Vient alors la question de savoir si les dispositions de la loi du 23 mars 2019 sont plus douces ou plus sévères que la loi ancienne. L’avocate générale rappelle que, dans un arrêt du 6 décembre 2011, la chambre criminelle avait considéré que la loi du 24 novembre 2009, qui augmentait le seuil d’aménagement de un à deux ans, était plus douce que la loi ancienne. « La personne condamnée à une peine de deux ans d’emprisonnement sous le régime de la loi nouvelle n’exécutera pas sa peine dans les mêmes conditions que la personne condamnée à la même peine avant le 24 mars 2020, rappelle l’avocate générale.

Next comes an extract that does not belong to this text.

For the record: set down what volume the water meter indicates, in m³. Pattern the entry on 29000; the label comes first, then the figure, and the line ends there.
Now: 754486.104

Aussi, dès lors qu’il n’apparaît ni opportun ni justifié de distinguer entre l’aménagement de la peine prononcée ab initio et l’aménagement prononcé sur le fondement de l’article 732-15 du code de procédure pénale, et dès lors que le fait que les anciens seuils doivent continuer à s’appliquer aux peines prononcées avant l’entrée en vigueur de la nouvelle loi ne saurait être remis en question, il ne nous paraît pas possible de ne pas considérer les dispositions nouvelles comme étant plus sévères. » Ainsi, elle demande à la Cour de considérer que les dispositions discutées ne peuvent être d’application immédiate et s’appliqueraient ainsi seulement aux faits commis postérieurement à l’entrée en vigueur de la loi.

La Cour de cassation rendra son arrêt le 20 octobre.